We won’t know the specific outlay breakdown by agency until Treasury releases the Combined Statement, which should normally happen in a month or so, but with shutdowns, who knows.

User-Pay Deficit. As a result of the above, the user-pay deficit increased by $3.9 billion. $1.7 billion of that was in the Highway Account, and $2.2 billion was in the Mass Transit Account.

Put another way, in the Highway Account, just over one-third of the FY 2025 outlays were paid for by some kind of General Fund transfer, not FY 2025 highway user taxes, fines, or penalties. ($21.141 billion user-pay deficit = 36.3% of $58.193 billion in outlays.)

But in the Mass Transit Account, almost 60 percent of the FY 2025 outlays were paid for by some kind of General Fund transfer ($9.468 billion user-pay deficit = 58.3 percent of $16.234 billion in outlays).

Interest.

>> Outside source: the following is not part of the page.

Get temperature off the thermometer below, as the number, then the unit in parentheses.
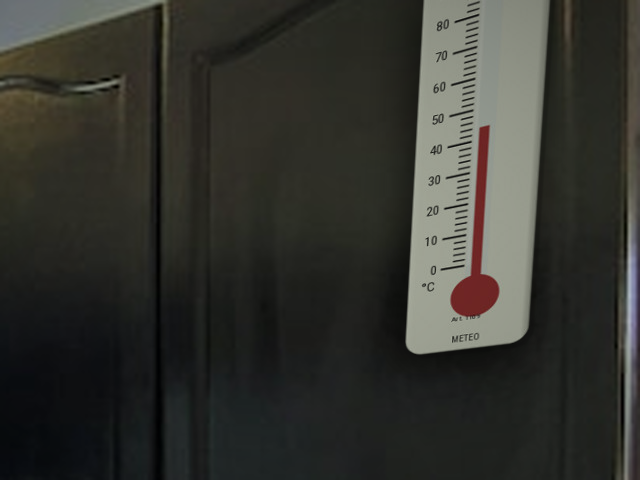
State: 44 (°C)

The amount of balances in the Trust Fund has dropped by almost $50 billion from the beginning of FY 2204 to the end of FY 2025. That means less money invested in Treasury Securities rolling over every business day, which would mean lower interest costs even if interest rates had gone up slightly. Accordingly, total interest “earned” by the Trust Fund dropped from $6.1 billion in FY 2024 to $3.9 billion in FY 2025.

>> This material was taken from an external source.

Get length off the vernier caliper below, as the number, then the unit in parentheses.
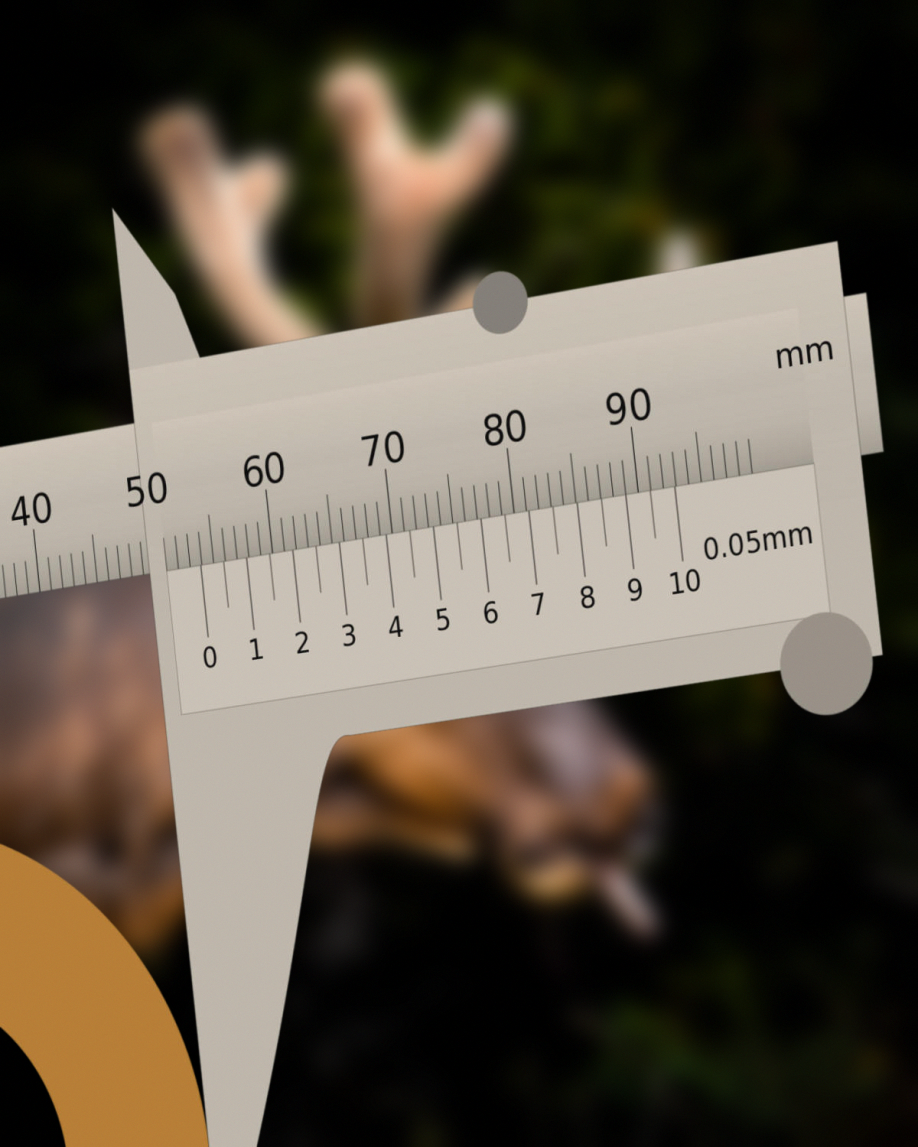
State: 53.9 (mm)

We now treat interest as being no different than the various emergency bailout transfers because the interest is not being earned on tax deposits, it’s being earned on what is left of the $118 billion bailout transfer made by the IIJA and still unspent. This author believes that you don’t get to print money and then print more money so you can credit yourself with interest on that money that you just printed and get that taken seriously. Hence the term “user-pay deficit” as distinct from a strict cash flow deficit.

A full summary is below.

Highway Trust Fund Cash Flow

Millions of dollars.
Adjusted to remove TIFIA readjustments and reimbursements.
Highway Mass Transit Unified
Account Account HTF Total
Fiscal Year 2024
Beginning-of-FY Balance 89,649 31,926 121,575
Net Tax Receipts +37,495 +4,995 +42,490
Interest Income +4,440 +1,628 +6,069
Fines and Penalties +63 0 +63
“Flex” Transfer -1,464 +1,464 0
Outlays -55,550 -13,686 -69,236
End-of-FY Balance 74,632 26,328 100,960
FY 2024 User-Pay Deficit: -19,457 -7,227 -26,684
Fiscal Year 2025
Beginning-of-FY Balance 74,632 26,328 100,960
Net Tax Receipts +38,377 +5,314 +43,691
Interest Income +2,931 +1,001 +3,932
Fines and Penalties +128 0 +128
“Flex” Transfer -1,452 +1,452 0
Outlays -58,193 -16,234 -74,428
End-of-FY Balance 56,422 17,861 74,283
FY 2025 User-Pay Deficit: -21,141 -9,468 -30,609
Year-to-Year Changes
Tax Receipts Increased by: 882 319 1,201
Outlays Increased by: 2,643 2,549 5,191
User-Pay Deficit Increased by: -1,683 -2,242 -3,925

*We have decided not to show the outlays from TIFIA re-scoring in our spending totals, and so we can also remove the reimbursement for those outlays from the General Fund out of the Trust Fund’s receipt totals. We feel comfortable doing this because unlike regular Trust Fund outlays, which represent real work in the economy (land and materials purchased, human beings paid, etc.), a TIFIA re-score is an accrual accounting visualization, not nearly the same thing. Using imaginary money to pay for imaginary outlays is fine. It’s when you use imaginary money to pay for real outlays, as we have been doing since 2007 to the scale of around $200 billion so far, that you have a problem.